RAW DATA
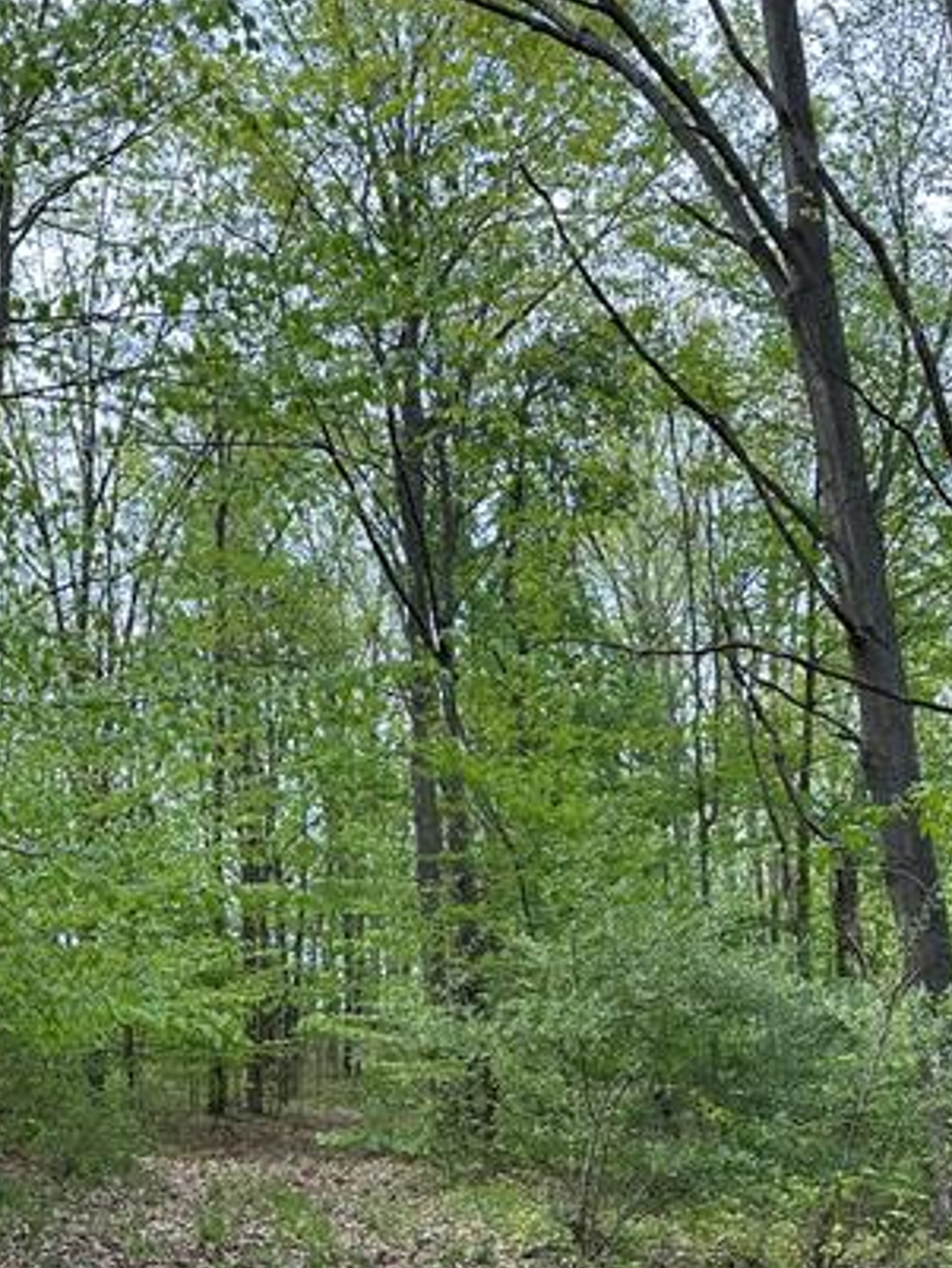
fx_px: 1686
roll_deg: -0.6
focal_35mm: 46
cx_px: 263
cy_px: 955
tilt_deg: +3.1
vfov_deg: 40.1
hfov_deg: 31.1
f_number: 1.78
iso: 80
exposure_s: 1/872
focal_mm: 6.86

PROMPT
Restate each line above exactly, keeping pictures out.

REPLY
fx_px: 1686
roll_deg: -0.6
focal_35mm: 46
cx_px: 263
cy_px: 955
tilt_deg: +3.1
vfov_deg: 40.1
hfov_deg: 31.1
f_number: 1.78
iso: 80
exposure_s: 1/872
focal_mm: 6.86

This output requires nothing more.